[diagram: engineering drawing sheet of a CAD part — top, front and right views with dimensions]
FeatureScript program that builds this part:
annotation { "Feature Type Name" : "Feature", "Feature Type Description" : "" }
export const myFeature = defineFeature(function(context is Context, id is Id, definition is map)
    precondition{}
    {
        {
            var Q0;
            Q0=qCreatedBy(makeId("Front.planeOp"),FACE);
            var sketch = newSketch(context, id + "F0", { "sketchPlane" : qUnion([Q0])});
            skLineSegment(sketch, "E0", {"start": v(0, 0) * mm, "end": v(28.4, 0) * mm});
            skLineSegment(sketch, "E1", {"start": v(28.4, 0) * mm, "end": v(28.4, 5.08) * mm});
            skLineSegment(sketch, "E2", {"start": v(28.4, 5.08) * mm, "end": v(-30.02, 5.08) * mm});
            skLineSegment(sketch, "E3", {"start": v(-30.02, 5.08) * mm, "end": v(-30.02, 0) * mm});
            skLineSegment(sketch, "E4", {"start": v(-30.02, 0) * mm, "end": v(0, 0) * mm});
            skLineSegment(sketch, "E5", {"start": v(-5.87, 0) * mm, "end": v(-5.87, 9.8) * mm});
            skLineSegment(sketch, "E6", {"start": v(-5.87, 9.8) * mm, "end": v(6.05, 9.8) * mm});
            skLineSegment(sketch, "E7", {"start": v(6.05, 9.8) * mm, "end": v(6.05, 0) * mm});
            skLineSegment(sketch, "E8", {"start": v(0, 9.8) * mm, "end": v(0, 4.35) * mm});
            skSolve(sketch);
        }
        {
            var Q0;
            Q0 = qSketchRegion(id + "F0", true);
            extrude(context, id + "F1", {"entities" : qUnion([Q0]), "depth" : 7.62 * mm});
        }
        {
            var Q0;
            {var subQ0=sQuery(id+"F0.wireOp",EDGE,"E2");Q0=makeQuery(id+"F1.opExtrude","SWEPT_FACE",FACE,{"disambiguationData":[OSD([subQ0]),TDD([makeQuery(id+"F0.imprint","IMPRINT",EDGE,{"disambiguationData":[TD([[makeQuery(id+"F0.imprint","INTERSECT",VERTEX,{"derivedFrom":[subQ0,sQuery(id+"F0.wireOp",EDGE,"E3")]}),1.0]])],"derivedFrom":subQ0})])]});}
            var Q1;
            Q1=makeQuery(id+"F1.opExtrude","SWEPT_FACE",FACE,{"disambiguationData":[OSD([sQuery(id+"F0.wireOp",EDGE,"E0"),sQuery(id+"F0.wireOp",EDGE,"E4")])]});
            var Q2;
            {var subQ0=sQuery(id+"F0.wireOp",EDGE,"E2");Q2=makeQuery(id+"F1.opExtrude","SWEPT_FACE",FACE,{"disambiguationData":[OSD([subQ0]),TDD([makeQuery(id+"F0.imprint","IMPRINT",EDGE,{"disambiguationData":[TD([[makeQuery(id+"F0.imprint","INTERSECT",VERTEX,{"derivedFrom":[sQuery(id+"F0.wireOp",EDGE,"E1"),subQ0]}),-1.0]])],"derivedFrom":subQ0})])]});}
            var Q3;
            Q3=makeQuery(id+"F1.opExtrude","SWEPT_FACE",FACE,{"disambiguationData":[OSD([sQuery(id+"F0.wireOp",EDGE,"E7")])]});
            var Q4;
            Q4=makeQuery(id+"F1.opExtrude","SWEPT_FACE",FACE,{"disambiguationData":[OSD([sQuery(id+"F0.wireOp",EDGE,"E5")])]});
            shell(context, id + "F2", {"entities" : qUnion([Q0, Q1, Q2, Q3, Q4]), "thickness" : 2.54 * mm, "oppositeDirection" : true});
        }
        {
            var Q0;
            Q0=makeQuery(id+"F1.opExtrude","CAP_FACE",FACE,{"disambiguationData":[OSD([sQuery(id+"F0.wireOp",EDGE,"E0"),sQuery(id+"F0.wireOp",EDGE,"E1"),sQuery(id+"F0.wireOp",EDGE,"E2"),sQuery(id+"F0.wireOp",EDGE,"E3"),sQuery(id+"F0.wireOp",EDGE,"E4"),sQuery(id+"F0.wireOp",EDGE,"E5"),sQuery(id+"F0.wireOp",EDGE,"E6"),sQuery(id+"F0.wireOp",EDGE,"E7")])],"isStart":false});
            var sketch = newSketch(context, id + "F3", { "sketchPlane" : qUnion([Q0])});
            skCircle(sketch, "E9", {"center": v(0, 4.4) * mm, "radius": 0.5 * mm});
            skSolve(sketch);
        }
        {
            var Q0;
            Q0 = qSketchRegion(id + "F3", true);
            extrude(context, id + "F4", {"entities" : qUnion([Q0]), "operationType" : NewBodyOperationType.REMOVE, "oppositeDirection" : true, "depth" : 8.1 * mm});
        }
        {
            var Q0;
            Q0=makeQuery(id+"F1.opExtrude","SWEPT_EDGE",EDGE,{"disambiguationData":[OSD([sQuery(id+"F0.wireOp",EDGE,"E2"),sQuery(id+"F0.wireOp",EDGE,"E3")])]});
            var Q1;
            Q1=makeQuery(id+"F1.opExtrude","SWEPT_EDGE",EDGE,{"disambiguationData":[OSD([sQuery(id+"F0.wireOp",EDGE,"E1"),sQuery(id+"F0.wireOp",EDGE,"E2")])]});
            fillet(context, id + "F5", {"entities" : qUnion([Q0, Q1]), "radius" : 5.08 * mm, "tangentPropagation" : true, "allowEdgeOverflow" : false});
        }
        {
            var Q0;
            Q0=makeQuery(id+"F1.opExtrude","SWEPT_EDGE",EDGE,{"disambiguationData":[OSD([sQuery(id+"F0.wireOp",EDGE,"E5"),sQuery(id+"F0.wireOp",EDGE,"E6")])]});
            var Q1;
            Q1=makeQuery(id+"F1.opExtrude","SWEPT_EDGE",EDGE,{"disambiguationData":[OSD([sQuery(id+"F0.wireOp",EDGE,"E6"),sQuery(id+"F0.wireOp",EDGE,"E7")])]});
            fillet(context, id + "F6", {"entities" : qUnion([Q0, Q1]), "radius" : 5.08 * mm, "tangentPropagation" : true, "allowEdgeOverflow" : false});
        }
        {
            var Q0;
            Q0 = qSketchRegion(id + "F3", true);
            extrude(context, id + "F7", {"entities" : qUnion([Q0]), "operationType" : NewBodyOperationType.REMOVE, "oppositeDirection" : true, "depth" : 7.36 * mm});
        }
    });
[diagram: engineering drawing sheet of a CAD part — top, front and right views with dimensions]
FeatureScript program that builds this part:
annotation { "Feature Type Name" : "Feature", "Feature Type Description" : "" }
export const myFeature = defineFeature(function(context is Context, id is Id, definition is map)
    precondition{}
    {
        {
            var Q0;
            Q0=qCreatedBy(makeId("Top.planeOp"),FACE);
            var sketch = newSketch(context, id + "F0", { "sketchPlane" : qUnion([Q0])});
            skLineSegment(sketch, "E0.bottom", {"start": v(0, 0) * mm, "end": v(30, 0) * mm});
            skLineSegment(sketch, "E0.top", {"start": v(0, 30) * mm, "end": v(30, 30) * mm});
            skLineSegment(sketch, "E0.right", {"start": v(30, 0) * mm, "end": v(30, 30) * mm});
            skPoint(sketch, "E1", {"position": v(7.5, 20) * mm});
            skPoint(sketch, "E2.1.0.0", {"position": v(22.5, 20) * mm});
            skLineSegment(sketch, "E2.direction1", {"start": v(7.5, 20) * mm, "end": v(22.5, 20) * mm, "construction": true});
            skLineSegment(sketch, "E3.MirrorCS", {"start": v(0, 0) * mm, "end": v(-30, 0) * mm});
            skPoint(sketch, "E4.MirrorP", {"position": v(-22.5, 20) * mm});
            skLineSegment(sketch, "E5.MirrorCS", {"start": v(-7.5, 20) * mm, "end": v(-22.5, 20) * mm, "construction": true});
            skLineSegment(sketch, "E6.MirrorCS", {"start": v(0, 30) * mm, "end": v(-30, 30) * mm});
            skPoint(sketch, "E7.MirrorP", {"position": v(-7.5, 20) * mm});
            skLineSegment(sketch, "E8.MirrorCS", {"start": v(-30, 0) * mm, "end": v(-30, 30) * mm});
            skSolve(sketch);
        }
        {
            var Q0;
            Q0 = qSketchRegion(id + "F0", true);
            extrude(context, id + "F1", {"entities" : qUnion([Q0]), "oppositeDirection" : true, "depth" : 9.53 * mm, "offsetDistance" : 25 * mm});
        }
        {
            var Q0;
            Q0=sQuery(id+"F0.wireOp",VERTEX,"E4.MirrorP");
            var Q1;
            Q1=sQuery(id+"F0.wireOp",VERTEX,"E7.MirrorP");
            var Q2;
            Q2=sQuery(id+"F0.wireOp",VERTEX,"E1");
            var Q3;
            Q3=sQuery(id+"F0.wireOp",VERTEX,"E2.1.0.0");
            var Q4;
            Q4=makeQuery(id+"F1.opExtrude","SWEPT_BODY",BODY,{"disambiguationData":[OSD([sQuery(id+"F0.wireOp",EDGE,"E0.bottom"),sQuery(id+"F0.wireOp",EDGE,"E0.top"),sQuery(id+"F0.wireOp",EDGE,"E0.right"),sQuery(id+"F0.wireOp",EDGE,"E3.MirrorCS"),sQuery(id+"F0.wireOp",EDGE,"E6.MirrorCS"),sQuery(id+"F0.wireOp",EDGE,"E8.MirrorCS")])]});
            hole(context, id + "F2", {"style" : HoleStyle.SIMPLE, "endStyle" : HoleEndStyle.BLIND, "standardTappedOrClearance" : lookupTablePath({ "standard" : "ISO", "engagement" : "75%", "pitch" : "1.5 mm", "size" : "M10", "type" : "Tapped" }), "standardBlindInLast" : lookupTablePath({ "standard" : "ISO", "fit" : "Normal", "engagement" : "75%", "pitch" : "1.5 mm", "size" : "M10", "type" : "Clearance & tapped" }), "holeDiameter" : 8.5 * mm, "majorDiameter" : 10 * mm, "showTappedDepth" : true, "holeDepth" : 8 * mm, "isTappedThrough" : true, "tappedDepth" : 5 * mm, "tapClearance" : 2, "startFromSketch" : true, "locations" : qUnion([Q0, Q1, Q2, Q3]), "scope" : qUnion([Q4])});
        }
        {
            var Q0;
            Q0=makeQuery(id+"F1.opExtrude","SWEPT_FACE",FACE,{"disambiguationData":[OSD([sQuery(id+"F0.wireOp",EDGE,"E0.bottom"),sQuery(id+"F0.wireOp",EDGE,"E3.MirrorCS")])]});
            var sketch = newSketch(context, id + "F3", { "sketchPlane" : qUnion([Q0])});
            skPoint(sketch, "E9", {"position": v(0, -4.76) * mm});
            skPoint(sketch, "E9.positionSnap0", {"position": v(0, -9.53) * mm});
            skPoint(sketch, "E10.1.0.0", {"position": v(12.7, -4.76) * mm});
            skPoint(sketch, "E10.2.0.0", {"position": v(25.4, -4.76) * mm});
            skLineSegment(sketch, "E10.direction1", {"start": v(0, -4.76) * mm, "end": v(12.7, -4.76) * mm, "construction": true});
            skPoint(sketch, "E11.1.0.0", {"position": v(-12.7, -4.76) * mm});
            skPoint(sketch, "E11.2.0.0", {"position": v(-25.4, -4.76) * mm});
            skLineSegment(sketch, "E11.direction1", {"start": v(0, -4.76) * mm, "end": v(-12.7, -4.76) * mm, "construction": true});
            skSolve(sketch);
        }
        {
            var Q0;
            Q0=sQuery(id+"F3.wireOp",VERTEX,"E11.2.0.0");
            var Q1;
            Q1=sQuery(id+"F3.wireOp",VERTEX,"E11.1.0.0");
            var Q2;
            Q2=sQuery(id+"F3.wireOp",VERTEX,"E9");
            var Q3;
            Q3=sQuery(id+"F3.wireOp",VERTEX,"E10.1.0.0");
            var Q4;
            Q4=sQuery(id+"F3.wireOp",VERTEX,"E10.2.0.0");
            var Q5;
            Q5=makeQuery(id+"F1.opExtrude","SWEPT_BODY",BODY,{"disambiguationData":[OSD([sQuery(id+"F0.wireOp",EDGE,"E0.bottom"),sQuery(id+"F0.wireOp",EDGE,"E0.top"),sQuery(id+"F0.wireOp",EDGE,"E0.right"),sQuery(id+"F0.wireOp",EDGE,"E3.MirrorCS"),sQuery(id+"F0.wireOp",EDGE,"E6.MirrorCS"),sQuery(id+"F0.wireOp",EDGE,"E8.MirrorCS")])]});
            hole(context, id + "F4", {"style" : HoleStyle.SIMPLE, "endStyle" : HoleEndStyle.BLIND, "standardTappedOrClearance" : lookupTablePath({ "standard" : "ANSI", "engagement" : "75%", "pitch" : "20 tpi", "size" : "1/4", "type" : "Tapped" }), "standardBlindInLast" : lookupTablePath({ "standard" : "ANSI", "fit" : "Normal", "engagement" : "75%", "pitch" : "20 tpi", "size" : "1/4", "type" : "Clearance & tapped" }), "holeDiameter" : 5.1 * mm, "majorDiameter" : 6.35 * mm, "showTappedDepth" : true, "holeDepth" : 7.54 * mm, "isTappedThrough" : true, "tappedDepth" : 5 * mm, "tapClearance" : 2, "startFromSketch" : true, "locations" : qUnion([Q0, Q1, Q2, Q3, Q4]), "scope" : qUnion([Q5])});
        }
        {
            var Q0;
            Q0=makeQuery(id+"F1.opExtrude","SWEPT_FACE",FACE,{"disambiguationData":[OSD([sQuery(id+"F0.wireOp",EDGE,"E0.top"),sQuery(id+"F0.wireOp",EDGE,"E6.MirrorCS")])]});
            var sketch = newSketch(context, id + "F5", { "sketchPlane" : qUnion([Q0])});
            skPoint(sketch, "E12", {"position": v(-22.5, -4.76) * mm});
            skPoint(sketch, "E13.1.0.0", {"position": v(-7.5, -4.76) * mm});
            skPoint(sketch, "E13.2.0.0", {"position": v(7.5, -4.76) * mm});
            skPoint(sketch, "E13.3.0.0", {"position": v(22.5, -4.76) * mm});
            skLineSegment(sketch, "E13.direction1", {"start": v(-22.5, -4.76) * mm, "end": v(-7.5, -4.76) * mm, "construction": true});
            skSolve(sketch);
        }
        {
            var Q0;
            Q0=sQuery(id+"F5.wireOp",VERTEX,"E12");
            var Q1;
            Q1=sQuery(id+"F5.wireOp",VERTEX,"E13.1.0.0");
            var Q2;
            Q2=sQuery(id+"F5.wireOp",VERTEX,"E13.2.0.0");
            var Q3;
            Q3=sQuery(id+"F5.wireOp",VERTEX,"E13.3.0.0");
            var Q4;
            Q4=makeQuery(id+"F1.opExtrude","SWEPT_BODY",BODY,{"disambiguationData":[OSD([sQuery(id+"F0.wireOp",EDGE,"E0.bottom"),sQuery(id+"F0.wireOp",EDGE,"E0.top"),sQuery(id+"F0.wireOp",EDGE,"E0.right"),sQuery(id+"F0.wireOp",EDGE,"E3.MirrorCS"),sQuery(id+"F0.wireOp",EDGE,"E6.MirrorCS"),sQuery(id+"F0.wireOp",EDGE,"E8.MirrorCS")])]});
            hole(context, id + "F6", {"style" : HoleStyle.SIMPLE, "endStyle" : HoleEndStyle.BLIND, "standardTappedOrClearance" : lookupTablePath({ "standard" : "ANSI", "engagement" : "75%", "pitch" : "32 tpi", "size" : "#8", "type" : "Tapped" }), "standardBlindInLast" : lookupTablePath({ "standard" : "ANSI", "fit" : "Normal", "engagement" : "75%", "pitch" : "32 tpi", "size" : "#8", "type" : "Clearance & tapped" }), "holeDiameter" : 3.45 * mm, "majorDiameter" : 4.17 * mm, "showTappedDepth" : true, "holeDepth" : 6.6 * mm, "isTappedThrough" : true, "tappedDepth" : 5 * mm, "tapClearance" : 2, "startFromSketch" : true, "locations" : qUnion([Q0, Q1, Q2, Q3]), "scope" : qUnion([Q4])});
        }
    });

====

● **Task prompt**: Copy out every line of the material above that contains the string "oppositeDirection".

● **Answer to the problem**:
            shell(context, id + "F2", {"entities" : qUnion([Q0, Q1, Q2, Q3, Q4]), "thickness" : 2.54 * mm, "oppositeDirection" : true});
            extrude(context, id + "F4", {"entities" : qUnion([Q0]), "operationType" : NewBodyOperationType.REMOVE, "oppositeDirection" : true, "depth" : 8.1 * mm});
            extrude(context, id + "F7", {"entities" : qUnion([Q0]), "operationType" : NewBodyOperationType.REMOVE, "oppositeDirection" : true, "depth" : 7.36 * mm});
            extrude(context, id + "F1", {"entities" : qUnion([Q0]), "oppositeDirection" : true, "depth" : 9.53 * mm, "offsetDistance" : 25 * mm});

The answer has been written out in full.